Spectral clustering of graph I am trying to cluster a graph using spectral clustering. However I am unaware of the number of classes that exist in the data.
Would it be a good idea to apply PCA on the adjacency matrix of the graph to find the actual number of clusters in the data set?
Are there any other options?
 A: The problem of finding the correct number of classes is unsolved and there are many approaches that deal with this problem. For general approaches, you can have a look at the problem of finding k in a k-means.
When performing spectral analysis, you can use the eigengap method to find a good approximation of the number of classes. It consists in computing the differences between the consecutive ordered eigenvalues of the graph Laplacian.

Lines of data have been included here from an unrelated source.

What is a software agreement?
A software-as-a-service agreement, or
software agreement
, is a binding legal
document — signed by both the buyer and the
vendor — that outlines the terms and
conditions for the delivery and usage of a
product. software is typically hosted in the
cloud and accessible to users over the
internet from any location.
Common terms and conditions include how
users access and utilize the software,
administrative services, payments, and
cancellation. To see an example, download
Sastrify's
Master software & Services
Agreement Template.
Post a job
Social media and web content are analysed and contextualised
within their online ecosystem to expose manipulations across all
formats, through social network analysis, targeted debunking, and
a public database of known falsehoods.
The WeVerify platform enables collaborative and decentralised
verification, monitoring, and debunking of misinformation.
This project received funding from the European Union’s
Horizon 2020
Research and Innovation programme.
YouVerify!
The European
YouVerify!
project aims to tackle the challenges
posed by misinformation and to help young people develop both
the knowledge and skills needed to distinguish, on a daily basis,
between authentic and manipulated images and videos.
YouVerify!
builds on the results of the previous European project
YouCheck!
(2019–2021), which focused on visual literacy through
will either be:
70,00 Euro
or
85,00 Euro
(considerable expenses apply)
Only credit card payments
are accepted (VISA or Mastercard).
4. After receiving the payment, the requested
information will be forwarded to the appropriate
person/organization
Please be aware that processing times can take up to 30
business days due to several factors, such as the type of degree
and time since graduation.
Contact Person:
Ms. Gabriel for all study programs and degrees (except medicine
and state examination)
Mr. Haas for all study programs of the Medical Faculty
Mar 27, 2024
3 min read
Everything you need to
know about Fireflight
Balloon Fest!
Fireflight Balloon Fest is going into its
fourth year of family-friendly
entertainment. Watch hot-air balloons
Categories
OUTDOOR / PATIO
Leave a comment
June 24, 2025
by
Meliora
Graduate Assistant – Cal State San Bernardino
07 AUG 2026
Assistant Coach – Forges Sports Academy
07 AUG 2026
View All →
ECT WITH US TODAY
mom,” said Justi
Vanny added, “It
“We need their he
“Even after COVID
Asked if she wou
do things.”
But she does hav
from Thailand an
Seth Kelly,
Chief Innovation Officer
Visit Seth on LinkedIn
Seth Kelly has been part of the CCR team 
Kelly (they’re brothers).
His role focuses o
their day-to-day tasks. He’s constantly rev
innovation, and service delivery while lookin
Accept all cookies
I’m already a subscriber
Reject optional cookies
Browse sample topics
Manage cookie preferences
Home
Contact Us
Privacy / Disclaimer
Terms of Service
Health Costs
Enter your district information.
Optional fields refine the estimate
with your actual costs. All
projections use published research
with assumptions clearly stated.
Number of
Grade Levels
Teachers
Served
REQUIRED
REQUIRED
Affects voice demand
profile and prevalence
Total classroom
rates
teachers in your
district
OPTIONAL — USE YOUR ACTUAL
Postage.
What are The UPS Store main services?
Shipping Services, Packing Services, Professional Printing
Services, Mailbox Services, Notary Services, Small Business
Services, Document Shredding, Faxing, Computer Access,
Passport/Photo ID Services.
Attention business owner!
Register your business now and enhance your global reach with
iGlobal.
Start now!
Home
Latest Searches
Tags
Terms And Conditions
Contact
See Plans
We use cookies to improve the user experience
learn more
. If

If the difference between say, the 4th and the 5th eigenvalues is large compared to the other differences, then it is likely that there will be 4 classes in the graph. Note however that there is no perfect method to say whether a difference is large enough or not. In particular, just considering the largest difference might not lead to the best partition. 
A common technique is to consider several numbers of classes and perform several k-means (or any other clustering). Then, keep the partition having the highest quality according to some external measure.
A: If you're using R or Python (or even C), you can have a look at the excellent igraph package. Especially, look at the various community detection algorithms that this package implements. What you discuss is closely related to the leading eigenvector algorithm of Newman (2006). Here is the paper introducing this algorithm, it is a very interesting read.
A good strategy is to implement several community detection algorithms and aggregate the results. This leads to algorithm-independent, more stable and significant results. Here is a link to a function that I wrote for that purpose. One "external measure" (as mentioned by P.-N. Mougel above) that you can use is the modularity.